LTE didn't make it in time for the iPhone 4S release, but in December, reports surfaced that Qualcomm was developing a new, thinner LTE chipset, Snapdragon, which is considerably smaller than current LTE chipsets. The new chip is expected to debut in the second or third quarter, but it looks like Apple may have the first smartphone to test drive the new chip.

LTE included the iPhone 5 is a very distinct possibility, given that Apple is reportedly also including LTE as an option for its next iPad. Code found within an iPad 3 prototype revealed that one iPad 3 design will feature only Wi-Fi, while another model will feature an option for Wi-Fi, embedded GSM and CDMA (like the iPhone 4S), and global LTE for all carriers.

Many believed Apple would introduce the iPhone 5 in October, when the Internet was flooded with photos of a thin, large-screen iPhone 4. The photos were thought to be doctored until a Chinese website discovered similar mold engineerings of an iPhone 4 with a noticeably larger screen that stretched from edge to edge. The mold looked to measure 3.7 inches. Even though these features were forgotten when the iPhone 4S was introduced, it's possible that Apple just held onto the design for a later release.
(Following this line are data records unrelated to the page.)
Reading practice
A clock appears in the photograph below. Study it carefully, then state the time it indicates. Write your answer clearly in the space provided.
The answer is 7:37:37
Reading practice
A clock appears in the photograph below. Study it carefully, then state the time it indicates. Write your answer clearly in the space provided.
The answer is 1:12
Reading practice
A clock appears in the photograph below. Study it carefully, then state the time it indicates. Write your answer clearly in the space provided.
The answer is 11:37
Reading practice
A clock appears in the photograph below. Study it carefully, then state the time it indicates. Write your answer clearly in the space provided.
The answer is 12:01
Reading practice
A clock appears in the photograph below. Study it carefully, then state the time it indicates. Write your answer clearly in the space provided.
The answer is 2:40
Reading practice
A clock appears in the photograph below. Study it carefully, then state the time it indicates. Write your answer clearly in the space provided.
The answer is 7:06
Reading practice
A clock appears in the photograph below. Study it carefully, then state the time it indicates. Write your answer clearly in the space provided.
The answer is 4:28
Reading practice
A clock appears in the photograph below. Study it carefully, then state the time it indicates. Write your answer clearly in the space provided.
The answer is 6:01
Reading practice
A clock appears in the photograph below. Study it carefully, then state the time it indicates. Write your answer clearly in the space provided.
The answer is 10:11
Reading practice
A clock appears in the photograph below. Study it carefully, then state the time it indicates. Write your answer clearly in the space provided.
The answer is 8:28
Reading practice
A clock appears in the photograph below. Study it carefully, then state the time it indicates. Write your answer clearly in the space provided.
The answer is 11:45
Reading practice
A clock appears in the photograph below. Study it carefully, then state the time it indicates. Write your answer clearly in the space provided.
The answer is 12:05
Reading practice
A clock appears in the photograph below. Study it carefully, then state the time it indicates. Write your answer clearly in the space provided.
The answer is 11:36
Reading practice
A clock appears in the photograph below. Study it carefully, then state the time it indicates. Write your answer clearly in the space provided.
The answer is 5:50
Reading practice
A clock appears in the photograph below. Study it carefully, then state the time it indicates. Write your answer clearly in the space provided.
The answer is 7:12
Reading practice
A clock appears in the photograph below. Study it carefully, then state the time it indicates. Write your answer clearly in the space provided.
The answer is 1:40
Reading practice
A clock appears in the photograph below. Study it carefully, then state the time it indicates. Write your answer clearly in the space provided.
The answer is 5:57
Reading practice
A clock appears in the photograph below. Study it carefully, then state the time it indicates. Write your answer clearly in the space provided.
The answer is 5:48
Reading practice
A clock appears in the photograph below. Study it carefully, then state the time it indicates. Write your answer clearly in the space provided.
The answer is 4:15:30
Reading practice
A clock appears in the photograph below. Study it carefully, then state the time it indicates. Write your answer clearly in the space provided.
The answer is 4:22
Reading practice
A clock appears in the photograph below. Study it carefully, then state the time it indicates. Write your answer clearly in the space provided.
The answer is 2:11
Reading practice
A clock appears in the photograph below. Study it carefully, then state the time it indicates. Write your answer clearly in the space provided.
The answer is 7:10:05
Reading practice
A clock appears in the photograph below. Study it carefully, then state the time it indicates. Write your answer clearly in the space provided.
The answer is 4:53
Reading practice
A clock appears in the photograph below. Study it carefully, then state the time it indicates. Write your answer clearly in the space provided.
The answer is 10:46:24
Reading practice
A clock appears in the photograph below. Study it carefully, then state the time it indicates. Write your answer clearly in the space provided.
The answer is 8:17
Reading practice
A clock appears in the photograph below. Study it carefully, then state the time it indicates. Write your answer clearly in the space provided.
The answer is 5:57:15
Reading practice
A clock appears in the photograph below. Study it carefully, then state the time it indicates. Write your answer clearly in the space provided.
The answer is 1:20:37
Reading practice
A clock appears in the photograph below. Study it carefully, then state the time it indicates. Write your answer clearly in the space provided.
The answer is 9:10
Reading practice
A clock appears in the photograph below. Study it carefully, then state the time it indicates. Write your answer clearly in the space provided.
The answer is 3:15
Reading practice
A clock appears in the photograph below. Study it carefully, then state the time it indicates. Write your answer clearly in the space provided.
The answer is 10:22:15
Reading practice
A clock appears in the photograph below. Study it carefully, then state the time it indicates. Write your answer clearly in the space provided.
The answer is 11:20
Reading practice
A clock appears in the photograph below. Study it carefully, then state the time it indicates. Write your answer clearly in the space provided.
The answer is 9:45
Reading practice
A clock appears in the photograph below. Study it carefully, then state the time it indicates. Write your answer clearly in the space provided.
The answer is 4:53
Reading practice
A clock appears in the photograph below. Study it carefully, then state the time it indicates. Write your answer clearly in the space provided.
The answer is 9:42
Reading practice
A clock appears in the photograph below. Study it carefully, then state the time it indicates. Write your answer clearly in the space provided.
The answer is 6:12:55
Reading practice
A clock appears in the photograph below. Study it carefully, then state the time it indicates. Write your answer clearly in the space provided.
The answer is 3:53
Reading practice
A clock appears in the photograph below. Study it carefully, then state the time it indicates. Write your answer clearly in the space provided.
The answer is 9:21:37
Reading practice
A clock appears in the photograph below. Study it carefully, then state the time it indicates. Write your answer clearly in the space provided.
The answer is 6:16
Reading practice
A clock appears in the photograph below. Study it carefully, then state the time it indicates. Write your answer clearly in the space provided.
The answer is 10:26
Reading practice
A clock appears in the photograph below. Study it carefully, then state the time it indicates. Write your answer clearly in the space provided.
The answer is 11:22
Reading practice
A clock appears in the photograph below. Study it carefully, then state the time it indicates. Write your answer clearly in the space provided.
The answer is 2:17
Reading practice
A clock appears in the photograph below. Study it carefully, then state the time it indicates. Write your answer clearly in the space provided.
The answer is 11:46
Apple wants its next generation of mobile devices to look beautiful, and the company is reportedly working on giving its devices greater pixel density. Apple's iPhone 4S features a 960 x 640 pixel resolution at 326 ppi, but if the iPhone 5 receives a bigger screen with more pixels the Retina Display, it would be a superior device for watching movies, reading news, playing games and viewing detailed images, from PDFs to X-rays to MRIs to 3D architectural renderings. Even text will appear rich and razor-sharp. Sources say Apple's next iPad will double the pixel density of the iPad 2, boasting a display resolution somewhere in the ballpark of 2048 x 1536 pixels.